REQUIREMENT: Only the pictures are dropped; the lines of the material that follow are returned exactly.

*** SOURCE DATA ***

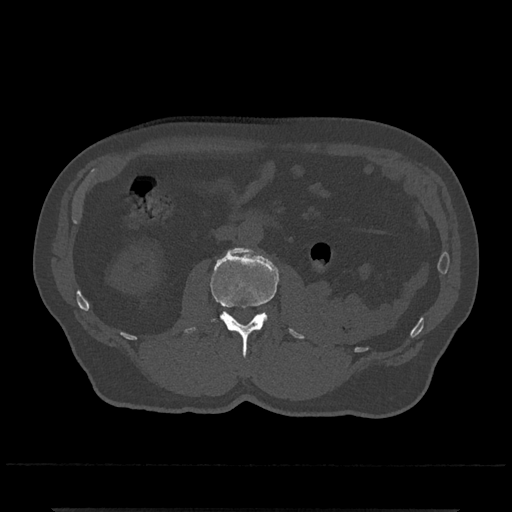
CT including the spine, one axial slice; slice 285 of 797 in the series (ordered by position); reconstruction kernel Br40s/3; bone window (W 1800 / L 400 HU); 0.5 mm slice thickness; 512 × 512 image matrix. Male patient, age 67 years. From the clinical record (not read from this slice): primary cancer: prostate.
Outlined on this slice (semi-automatically segmented with operator editing):
- L2 vertebra: bounding box [x1, y1, x2, y2] px = [184, 247, 305, 358]
- L3 vertebra: [259, 312, 264, 315]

***

SOLVED EXERCISE:
CT including the spine, one axial slice; slice 285 of 797 in the series (ordered by position); reconstruction kernel Br40s/3; bone window (W 1800 / L 400 HU); 0.5 mm slice thickness; 512 × 512 image matrix. Male patient, age 67 years. From the clinical record (not read from this slice): primary cancer: prostate.
Outlined on this slice (semi-automatically segmented with operator editing):
- L2 vertebra: bounding box [x1, y1, x2, y2] px = [184, 247, 305, 358]
- L3 vertebra: [259, 312, 264, 315]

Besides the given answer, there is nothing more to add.